Вернер тяжело опустился на стул, откинулся головой к стене и прикрыл глаза, как от непомерной усталости.
- То, о чём вам так не хочется говорить, - с обычной своей проницательностью заметил Холмс, - кажется, отчётливо пахнет смертью?
- Да, - так же односложно отозвался Вернер и открыл глаза. – Пасечник покончил с собой. Я видел тело. Его не успели ни о чём расспросить – вообще ничего не успели.
- Покончил с собой? – ошеломлённо переспросил я. – Но почему? Зачем?

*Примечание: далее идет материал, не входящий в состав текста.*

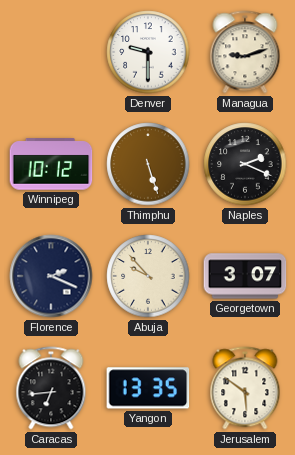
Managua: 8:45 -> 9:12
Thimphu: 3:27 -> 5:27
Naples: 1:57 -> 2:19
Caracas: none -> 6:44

- Вот то-то и оно, что понятной причины как будто бы и не было. Ваш добрый знакомый, сеньор Чезаре Мармората, очень настаивал на разговоре с ним. В присутствии констебля, разумеется, иначе бы ему и не позволили. Его к пасечнику подпустили, только тот был страшно пьян и из их разговора всё равно ничего не вышло. Его оставили приходить в себя и отлёживаться, а через несколько часов услышали шум и удары. Наши полицейские – простые деревенские парни, народ они нерасторопный и не большого ума - пока прислушивались, пока доложили, пока отперли, свидетель успел превратиться в жертву. Как оказалось, в своей импровизированной камере он стал биться головой о стену, да так, что пробил череп. От потери крови и ушиба мозга вскоре наступила смерть. Когда к нему вошли, он был ещё жив, но говорить уже не мог. Или не хотел.
- Так биться головой о стену, что разбить её до смерти? – недоверчиво переспросил я. – Помилуйте, да ведь это почти невозможно. Разве что душевнобольной мог бы, не обращая внимания на боль или не чувствуя её вовсе…
Что с вами, Холмс?
Я увидел, что лицо его переменилось, совершенно утратив невозмутимость. Сейчас оно было перекошено и подёргивалось, как от боли. И опять, словно невидимая рука тянула, запрокидывала, выгибала его назад. После удара камнем моя собственная реакция оставляла желать лучшего, но я успел крикнуть Вернеру:
- Держите же Холмса! С ним сейчас приступ будет!